Mostly, because it's easier to adjust a short radius ski to a longer turn than vice versa.
It wasn't carved all the way, we know that. Maybe like this?I've never found carving a short radius turn with a "straight ski" to be difficult. It must have something to do with bending the knees. (five dollars please) ;-)
Never found the fa84 edt stiff. Once it flexed it reacted though and it wanted purpose. Had the 168.A Nordica Firearrow EDT84 or GSR EDT may say 18.5M or 19.5M on them and it's quite accurate, those skis like to make that shape and not much else, they are stiff and need to be driven with purpose.

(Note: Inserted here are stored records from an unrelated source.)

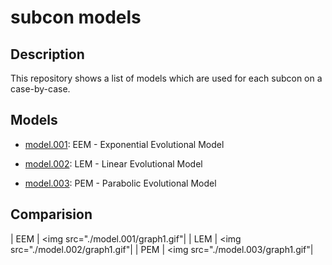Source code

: # subcon models

## Description 

This repository shows a list of models which are used for each subcon on a case-by-case.

## Models

 * <a href="./model.001">model.001</a>: EEM - Exponential Evolutional Model

 * <a href="./model.002">model.002</a>: LEM - Linear Evolutional Model

 * <a href="./model.003">model.003</a>: PEM - Parabolic Evolutional Model

## Comparision


| EEM | <img src="./model.001/graph1.gif"|
| LEM | <img src="./model.002/graph1.gif"|
| PEM | <img src="./model.003/graph1.gif"|

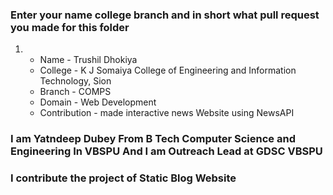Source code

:### Enter your name college branch and in short what pull request you made for this folder

1. * Name - Trushil Dhokiya
   * College - K J Somaiya College of Engineering and Information Technology, Sion
   * Branch - COMPS
   * Domain - Web Development
   * Contribution - made interactive news Website using NewsAPI
### I am Yatndeep Dubey From B Tech Computer Science and Engineering In VBSPU And I am Outreach Lead at GDSC VBSPU
### I contribute the project of Static Blog Website 
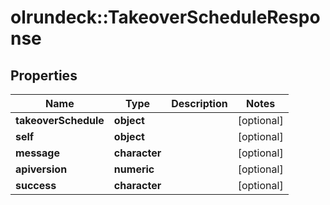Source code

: # olrundeck::TakeoverScheduleResponse

## Properties
Name | Type | Description | Notes
------------ | ------------- | ------------- | -------------
**takeoverSchedule** | **object** |  | [optional] 
**self** | **object** |  | [optional] 
**message** | **character** |  | [optional] 
**apiversion** | **numeric** |  | [optional] 
**success** | **character** |  | [optional] 


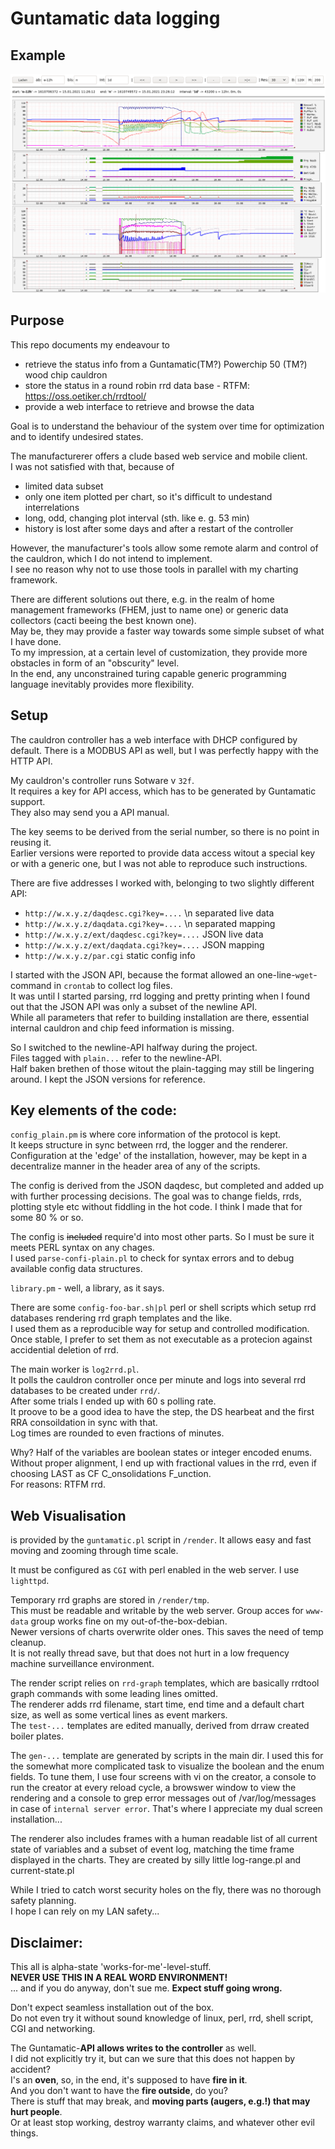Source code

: # Guntamatic data logging


## Example

![screenshot](/images/my-rrd-log-2021-01-15.png)


## Purpose

This repo documents my endeavour to
* retrieve the status info from a Guntamatic(TM?) Powerchip 50 (TM?) wood chip cauldron 
* store the status in a round robin rrd data base - RTFM: https://oss.oetiker.ch/rrdtool/
* provide a web interface to retrieve and browse the data

Goal is to understand the behaviour of the system over time for optimization and to identify undesired states.

The manufacturerer offers a clude based web service and mobile client.  
I was not satisfied with that, because of  
* limited data subset
* only one item plotted per chart, so it's difficult to undestand interrelations 
* long, odd, changing plot interval (sth. like e. g. 53 min)
* history is lost after some days and after a restart of the controller

However, the manufacturer's tools allow some remote alarm and control of the cauldron, which I do not intend to implement.  
I see no reason why not to use those tools in parallel with my charting framework.  

There are different solutions out there, e.g. in the realm of home management frameworks (FHEM, just to name one) or generic data collectors (cacti beeing the best known one).  
May be, they may provide a faster way towards some simple subset of what I have done.  
To my impression, at a certain level of customization, they provide more obstacles in form of an "obscurity" level.  
In the end, any unconstrained turing capable generic programming language inevitably provides more flexibility.  

## Setup

The cauldron controller has a web interface with DHCP configured by default.
There is a MODBUS API as well, but I was perfectly happy with the HTTP API.  

My cauldron's controller runs Sotware v `32f`.   
It requires a key for API access, which has to be generated by Guntamatic support.  
They also may send you a API manual.  

The key seems to be derived from the serial number, so there is no point in reusing it.  
Earlier versions were reported to provide data access witout a special key or with a generic one, but I was not able to reproduce such instructions.  
  
There are five addresses I worked with, belonging to two slightly different API:  
* `http://w.x.y.z/daqdesc.cgi?key=....` \n separated live data  
* `http://w.x.y.z/daqdata.cgi?key=....` \n separated mapping  
* `http://w.x.y.z/ext/daqdesc.cgi?key=....` JSON live data   
* `http://w.x.y.z/ext/daqdata.cgi?key=....` JSON mapping  
* `http://w.x.y.z/par.cgi` static config info  
  
I started with the JSON API, because the format allowed an one-line-`wget`-command in `crontab` to collect log files.  
It was until I started parsing, rrd logging and pretty printing when I found out that the JSON API was only a subset of the newline API.  
While all parameters that refer to building installation are there, essential internal cauldron and chip feed information is missing.  
  
So I switched to the newline-API halfway during the project.  
Files tagged with `plain...` refer to the newline-API.   
Half baken brethen of those witout the plain-tagging may still be lingering around.
I kept the JSON versions for reference.   

## Key elements of the code:

`config_plain.pm` is where core information of the protocol is kept.  
It keeps structure in sync between rrd, the logger and the renderer.   
Configuration at the 'edge' of the installation, however, may be kept in a decentralize manner in the header area of any of the scripts.

The config is derived from the JSON daqdesc, but completed and added up with further processing decisions.
The goal was to change fields, rrds, plotting style etc without fiddling in the hot code.
I think I made that for some 80 % or so. 

The config is ~~included~~ require'd into most other parts.
So I must be sure it meets PERL syntax on any chages.  
I used `parse-confi-plain.pl` to check for syntax errors and to debug available config data structures.  
  
`library.pm` - well, a library, as it says.  
  
There are some `config-foo-bar.sh|pl` perl or shell scripts which setup rrd databases rendering rrd graph templates and the like.  
I used them as a reproducible way for setup and controlled modification.  
Once stable, I prefer to set them as not executable as a protecion against accidential deletion of rrd.  
  
The main worker is `log2rrd.pl`.  
It polls the cauldron controller once per minute and logs into several rrd databases to be created under `rrd/`.  
After some trials I ended up with 60 s polling rate.  
It proove to be a good idea to have the step, the DS hearbeat and the first RRA consoildation in sync with that.  
Log times are rounded to even fractions of minutes.  

Why? Half of the variables are boolean states or integer encoded enums.  
Without proper alignment, I end up with fractional values in the rrd, even if choosing LAST as CF C_onsolidations F_unction.  
For reasons: RTFM rrd.  

## Web Visualisation 

is provided by the `guntamatic.pl` script in  `/render`.
It allows easy and fast moving and zooming through time scale.

It must be configured as `CGI` with perl enabled in the web server. I use `lighttpd`.  
  
Temporary rrd graphs are stored in `/render/tmp`.  
This must be readable and writable by the web server. Group acces for `www-data` group works fine on my out-of-the-box-debian.  
Newer versions of charts overwrite older ones. This saves the need of temp cleanup.  
It is not really thread save, but that does not hurt in a low frequency machine surveillance environment.  
  
The render script relies on `rrd-graph` templates, which are basically rrdtool graph commands with some leading lines omitted.   
The renderer adds rrd filename, start time, end time and a default chart size, as well as some vertical lines as event markers.  
The `test-...` templates are edited manually, derived from drraw created boiler plates.  

The `gen-...` template are generated by scripts in the main dir. I used this for the somewhat more complicated task to visualize the boolean and the enum fields.  To tune them, I use four screens with vi on the creator, a console to run the creator at every reload cycle, a browswer window to view the rendering and a console to grep error messages out of /var/log/messages in case of `internal server error`. That's where I appreciate my dual screen installation...

The renderer also includes frames with a human readable list of all current state of variables and a subset of event log, matching the time frame displayed in the charts. They are created by silly little log-range.pl and current-state.pl

While I tried to catch worst security holes on the fly, there was no thorough safety planning.  
I hope I can rely on my LAN safety...   



## Disclaimer:

This all is alpha-state 'works-for-me'-level-stuff.  
**NEVER USE THIS IN A REAL WORD ENVIRONMENT!**  
... and if you do anyway, don't sue me.
**Expect stuff going wrong.**  
  
Don't expect seamless installation out of the box.  
Do not even try it without sound knowledge of linux, perl, rrd, shell script, CGI and networking.  
  
The Guntamatic-**API allows writes to the controller** as well.  
I did not explicitly try it, but can we sure that this does not happen by accident?  
I's an **oven**, so, in the end, it's supposed to have **fire in it**.  
And you don't want to have the **fire outside**, do you?  
There is stuff that may break, and **moving parts (augers, e.g.!) that may hurt people**.  
Or at least stop working, destroy warranty claims, and whatever other evil things.



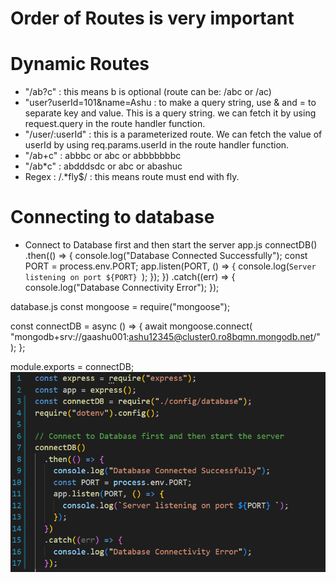 # Order of Routes is very important

# Dynamic Routes

- "/ab?c" : this means b is optional (route can be: /abc or /ac)
- "user?userId=101&name=Ashu : to make a query string, use & and = to separate key and value. This is a query string. we can fetch it by using request.query in the route handler function.
- "/user/:userId" : this is a parameterized route. We can fetch the value of userId by using req.params.userId in the route handler function.
- "/ab+c" : abbbc or abc or abbbbbbbc
- "/ab\*c" : abdddsdc or abc or abashuc
- Regex : /.\*fly$/ : this means route must end with fly.

# Connecting to database

- Connect to Database first and then start the server
  app.js
  connectDB()
  .then(() => {
  console.log("Database Connected Successfully");
  const PORT = process.env.PORT;
  app.listen(PORT, () => {
  console.log(`Server listening on port ${PORT} `);
  });
  })
  .catch((err) => {
  console.log("Database Connectivity Error");
  });

database.js
const mongoose = require("mongoose");

const connectDB = async () => {
await mongoose.connect(
"mongodb+srv://gaashu001:ashu12345@cluster0.ro8bqmn.mongodb.net/"
);
};

module.exports = connectDB;
![alt text](/Readme%20Images/image.png)
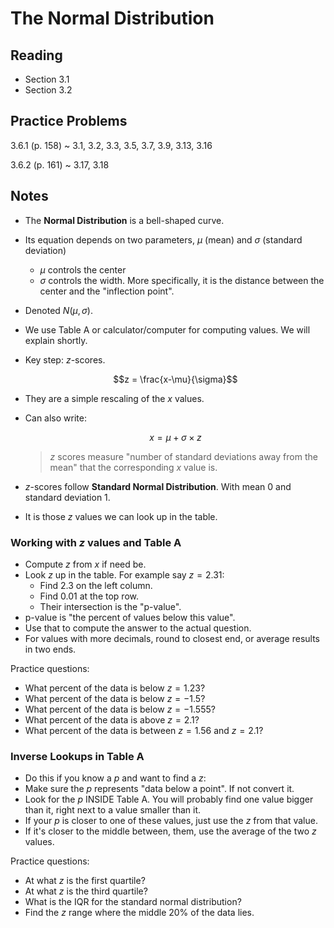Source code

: # The Normal Distribution

## Reading

- Section 3.1
- Section 3.2


## Practice Problems

3.6.1 (p. 158)
  ~ 3.1, 3.2, 3.3, 3.5, 3.7, 3.9, 3.13, 3.16

3.6.2 (p. 161)
  ~ 3.17, 3.18

## Notes

- The **Normal Distribution** is a bell-shaped curve.
- Its equation depends on two parameters, $\mu$ (mean) and $\sigma$ (standard deviation)
    - $\mu$ controls the center
    - $\sigma$ controls the width. More specifically, it is the distance between the center and the "inflection point".
- Denoted $N(\mu, \sigma)$.
- We use Table A or calculator/computer for computing values. We will explain shortly.
- Key step: $z$-scores.

    $$z = \frac{x-\mu}{\sigma}$$

- They are a simple rescaling of the $x$ values.
- Can also write:

    $$x = \mu + \sigma \times z$$

    > $z$ scores measure "number of standard deviations away from the mean" that the corresponding $x$ value is.


- $z$-scores follow **Standard Normal Distribution**. With mean $0$ and standard deviation $1$.
- It is those $z$ values we can look up in the table.

### Working with $z$ values and Table A

- Compute $z$ from $x$ if need be.
- Look $z$ up in the table. For example say $z=2.31$:
    - Find $2.3$ on the left column.
    - Find $0.01$ at the top row.
    - Their intersection is the "p-value".
- p-value is "the percent of values below this value".
- Use that to compute the answer to the actual question.
- For values with more decimals, round to closest end, or average results in two ends.

Practice questions:

- What percent of the data is below $z=1.23$?
- What percent of the data is below $z=-1.5$?
- What percent of the data is below $z=-1.555$?
- What percent of the data is above $z=2.1$?
- What percent of the data is between $z=1.56$ and $z=2.1$?

### Inverse Lookups in Table A

- Do this if you know a $p$ and want to find a $z$:
- Make sure the $p$ represents "data below a point". If not convert it.
- Look for the $p$ INSIDE Table A. You will probably find one value bigger than it, right next to a value smaller than it.
- If your $p$ is closer to one of these values, just use the $z$ from that value.
- If it's closer to the middle between, them, use the average of the two $z$ values.

Practice questions:

- At what $z$ is the first quartile?
- At what $z$ is the third quartile?
- What is the IQR for the standard normal distribution?
- Find the $z$ range where the middle 20% of the data lies.
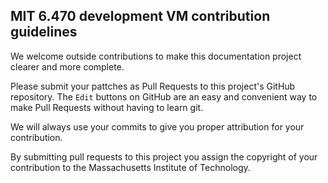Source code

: ## MIT 6.470 development VM contribution guidelines

We welcome outside contributions to make this documentation project clearer and
more complete.

Please submit your pattches as Pull Requests to this project's GitHub
repository. The `Edit` buttons on GitHub are an easy and convenient way to make
Pull Requests without having to learn git.

We will always use your commits to give you proper attribution for your
contribution.

By submitting pull requests to this project you assign the copyright of your
contribution to the Massachusetts Institute of Technology.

I suspect strongly that a lot of what you are experiencing comes down to the pilot. Let me guess you still ski pretty much old school with feet locked together?
I can flex around and adjust on my GS skis and front side carvers much easier than my FIS SL Fischers.
I've spent a fair bit of time over a mile a minute on my Fischer SCs too. However, skiing them back to back with my old Super Gs I know there is a big difference. Go back and do that same turn on a good long radius ski. You will feel the difference.To each their own, I guess. I hit 62 mph on my Head SLs today at Sun Valley, coming across the "belly" of a perfect carved arc on lower Warm Springs.
Not sure what my exact turn radius was, but certainly MUCH larger than the stated value of the ski.
I've spent a fair bit of time over a mile a minute on my Fischer SCs too. However, skiing them back to back with my old Super Gs I know there is a big difference. Go back and do that same turn on a good long radius ski. You will feel the difference.
I am curious about using technique to adapt to the "limitations" of the ski's sidecut, though I wonder which end is "best" to approach it from (short turns on longer radius, or long turns on shorter radius). Input would definitely be appreciated on that.
Your old K2 Merlins pretty much suck. I had a pair maybe over 20 years ago. Yeah it's a shaped ski, but one of the first gens., and the design didn't live that long. A modern ski will blow that dog away in all respects. Get something in a 80-88 waist and >16m R - Look something in the 16-19m range.
Actually, Black Crow is doing what Philpug suggested, categorize turning radii to short, medium, long, etc.
I think the reason why Black Crows measures numbers to the 10th decimal is that they design each model of their skis to be length specific. You can see from the numbers below, different lengths of the same model, Camox, have the same waist width and turning radius, but slightly different tip and tail widths.
Other than the little light up gizmo, what changed, other than much more drastic side cuts? Any suggestions for a ski like you describe, for a 6'1" 230lb guy, that'll do great at holding an edge on midwest ice?
Plenty! Think ski construction. Torsional rigidity but yet longitudinal flexibility. Actually the side cuts have been toned down some sine the hay day of the shape skis. so thing refined shapes. I'm partial to the Kastle FX or MX line. The Head Monster 83 would be worth looking at.
Yeah I hear a lot of good things about Kastle skis. Even used, their prices make my eyes bug out a little... Wouldn't the Monster be a bit soft for an aggressive, high level skier?